Extract:

First Online: 16 July 2009DOI: 10.1186-1753-6561-3-S4-S14

Cite this article as: Jouffe, V., Rowe, S., Liaubet, L. et al. BMC Proc 2009 3Suppl 4: S14. doi:10.1186-1753-6561-3-S4-S14

Abstract

BackgroundMicroarray studies can supplement QTL studies by suggesting potential candidate genes in the QTL regions, which by themselves are too large to provide a limited selection of candidate genes. Here we provide a case study where we explore ways to integrate QTL data and microarray data for the pig, which has only a partial genome sequence. We outline various procedures to localize differentially expressed genes on the pig genome and link this with information on published QTL. The starting point is a set of 237 differentially expressed cDNA clones in adrenal tissue from two pig breeds, before and after treatment with adrenocorticotropic hormone ACTH.

ResultsDifferent approaches to localize the differentially expressed DE genes to the pig genome showed different levels of success and a clear lack of concordance for some genes between the various approaches. For a focused analysis on 12 genes, overlapping QTL from the public domain were presented. Also, differentially expressed genes underlying QTL for ACTH response were described. Using the latest version of the draft sequence, the differentially expressed genes were mapped to the pig genome. This enabled co-location of DE genes and previously studied QTL regions, but the draft genome sequence is still incomplete and will contain many errors. A further step to explore links between DE genes and QTL at the pathway level was largely unsuccessful due to the lack of annotation of the pig genome. This could be improved by further comparative mapping analyses but this would be time consuming.

Your goal: Rewrite the abstract's paragraph that opens "Microarray studies can supplement QTL studies" as a brief bulleted list that keeps its main facts. The lines that come next are separate material and have no connection to the abstract.

Supplied entries:
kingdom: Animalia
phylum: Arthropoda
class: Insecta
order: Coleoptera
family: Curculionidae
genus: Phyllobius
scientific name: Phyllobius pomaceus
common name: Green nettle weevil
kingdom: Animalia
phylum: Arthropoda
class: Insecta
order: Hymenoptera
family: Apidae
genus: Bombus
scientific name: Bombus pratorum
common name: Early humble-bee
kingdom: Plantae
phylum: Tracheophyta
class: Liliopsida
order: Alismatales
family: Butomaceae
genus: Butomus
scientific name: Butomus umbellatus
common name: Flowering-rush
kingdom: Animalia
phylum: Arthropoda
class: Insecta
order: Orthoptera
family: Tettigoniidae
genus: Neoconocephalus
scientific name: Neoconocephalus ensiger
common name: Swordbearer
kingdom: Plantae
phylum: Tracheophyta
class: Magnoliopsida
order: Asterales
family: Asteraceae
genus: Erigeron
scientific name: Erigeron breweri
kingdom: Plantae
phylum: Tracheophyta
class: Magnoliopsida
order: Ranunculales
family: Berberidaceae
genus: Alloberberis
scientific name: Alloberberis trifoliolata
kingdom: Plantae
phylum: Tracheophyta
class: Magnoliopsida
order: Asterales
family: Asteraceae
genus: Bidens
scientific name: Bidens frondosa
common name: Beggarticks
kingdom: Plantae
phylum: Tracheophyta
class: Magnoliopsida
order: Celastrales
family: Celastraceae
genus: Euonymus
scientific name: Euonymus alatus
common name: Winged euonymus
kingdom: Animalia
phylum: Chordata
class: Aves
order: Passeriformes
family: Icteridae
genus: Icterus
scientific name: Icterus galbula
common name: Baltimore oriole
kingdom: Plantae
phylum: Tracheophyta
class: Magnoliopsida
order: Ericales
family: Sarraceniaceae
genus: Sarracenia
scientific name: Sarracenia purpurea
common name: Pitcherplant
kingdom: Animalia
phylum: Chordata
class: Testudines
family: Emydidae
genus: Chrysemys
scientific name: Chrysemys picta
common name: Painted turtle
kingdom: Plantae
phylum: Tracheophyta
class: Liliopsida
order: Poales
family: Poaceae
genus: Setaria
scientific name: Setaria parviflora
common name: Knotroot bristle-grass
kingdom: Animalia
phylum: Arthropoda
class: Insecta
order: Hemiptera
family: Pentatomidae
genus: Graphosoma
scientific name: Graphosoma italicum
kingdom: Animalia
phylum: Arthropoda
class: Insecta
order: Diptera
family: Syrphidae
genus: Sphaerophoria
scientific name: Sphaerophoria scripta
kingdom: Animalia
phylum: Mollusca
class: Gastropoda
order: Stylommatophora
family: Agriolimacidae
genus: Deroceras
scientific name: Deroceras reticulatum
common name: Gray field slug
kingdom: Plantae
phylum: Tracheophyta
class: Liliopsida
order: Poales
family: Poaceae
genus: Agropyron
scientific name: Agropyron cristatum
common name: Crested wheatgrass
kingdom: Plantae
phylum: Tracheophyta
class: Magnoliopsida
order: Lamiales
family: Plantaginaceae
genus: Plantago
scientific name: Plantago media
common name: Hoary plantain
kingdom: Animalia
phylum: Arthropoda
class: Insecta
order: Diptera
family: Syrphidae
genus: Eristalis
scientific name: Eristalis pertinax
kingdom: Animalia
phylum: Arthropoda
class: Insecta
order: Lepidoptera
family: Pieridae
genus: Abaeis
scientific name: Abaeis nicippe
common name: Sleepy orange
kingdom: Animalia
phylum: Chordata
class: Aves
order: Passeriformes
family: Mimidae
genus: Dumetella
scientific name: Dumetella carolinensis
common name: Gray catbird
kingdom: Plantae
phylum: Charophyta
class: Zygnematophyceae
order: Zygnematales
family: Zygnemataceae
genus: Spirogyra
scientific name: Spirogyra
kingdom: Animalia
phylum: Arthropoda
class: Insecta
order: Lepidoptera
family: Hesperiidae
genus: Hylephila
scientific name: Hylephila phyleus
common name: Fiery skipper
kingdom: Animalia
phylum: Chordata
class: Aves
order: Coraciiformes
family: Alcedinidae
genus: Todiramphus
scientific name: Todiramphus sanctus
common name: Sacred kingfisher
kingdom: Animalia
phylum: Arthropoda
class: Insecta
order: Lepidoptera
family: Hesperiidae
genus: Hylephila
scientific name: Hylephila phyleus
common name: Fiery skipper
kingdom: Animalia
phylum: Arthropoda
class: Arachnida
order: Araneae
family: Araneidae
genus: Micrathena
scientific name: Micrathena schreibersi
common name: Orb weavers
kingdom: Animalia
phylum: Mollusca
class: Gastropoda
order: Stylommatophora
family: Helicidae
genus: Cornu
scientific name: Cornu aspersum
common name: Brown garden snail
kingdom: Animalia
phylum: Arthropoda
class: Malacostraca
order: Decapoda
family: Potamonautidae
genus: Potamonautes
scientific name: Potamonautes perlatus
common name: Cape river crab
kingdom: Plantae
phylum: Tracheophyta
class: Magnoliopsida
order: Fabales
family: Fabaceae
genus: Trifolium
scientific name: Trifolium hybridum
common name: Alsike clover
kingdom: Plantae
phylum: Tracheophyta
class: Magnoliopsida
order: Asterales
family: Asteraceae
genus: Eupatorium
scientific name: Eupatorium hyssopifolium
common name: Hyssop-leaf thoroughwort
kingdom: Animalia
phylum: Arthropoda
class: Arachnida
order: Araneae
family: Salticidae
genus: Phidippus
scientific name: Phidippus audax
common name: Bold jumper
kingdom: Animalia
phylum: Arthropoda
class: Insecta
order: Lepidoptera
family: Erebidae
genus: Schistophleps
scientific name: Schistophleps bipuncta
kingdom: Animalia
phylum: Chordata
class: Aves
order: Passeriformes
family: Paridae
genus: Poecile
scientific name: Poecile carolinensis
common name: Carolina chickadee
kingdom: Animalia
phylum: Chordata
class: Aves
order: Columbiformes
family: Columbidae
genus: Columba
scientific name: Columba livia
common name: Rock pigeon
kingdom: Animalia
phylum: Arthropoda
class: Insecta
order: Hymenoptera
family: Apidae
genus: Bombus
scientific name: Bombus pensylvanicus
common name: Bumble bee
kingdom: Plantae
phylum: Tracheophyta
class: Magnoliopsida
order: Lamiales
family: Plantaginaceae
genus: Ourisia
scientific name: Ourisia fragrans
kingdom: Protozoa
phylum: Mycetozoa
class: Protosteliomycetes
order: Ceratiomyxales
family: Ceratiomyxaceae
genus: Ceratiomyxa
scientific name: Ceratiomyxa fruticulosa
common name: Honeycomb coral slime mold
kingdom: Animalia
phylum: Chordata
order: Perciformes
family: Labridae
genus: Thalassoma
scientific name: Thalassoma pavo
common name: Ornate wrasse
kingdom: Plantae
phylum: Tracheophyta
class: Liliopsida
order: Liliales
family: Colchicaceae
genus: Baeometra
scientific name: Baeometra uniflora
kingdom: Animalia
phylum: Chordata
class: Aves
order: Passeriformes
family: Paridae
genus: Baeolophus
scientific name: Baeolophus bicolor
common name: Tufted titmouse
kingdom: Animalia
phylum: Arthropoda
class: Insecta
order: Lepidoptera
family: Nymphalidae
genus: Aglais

Exercise solution:
- Microarray studies can suggest candidate genes within QTL regions, which are too large on their own to narrow the selection.
- The case study explores ways to integrate QTL data and microarray data for the pig, which has only a partial genome sequence.
- It outlines procedures to localize differentially expressed genes on the pig genome and link them with published QTL.
- The starting point is 237 differentially expressed cDNA clones in adrenal tissue from two pig breeds, before and after treatment with adrenocorticotropic hormone (ACTH).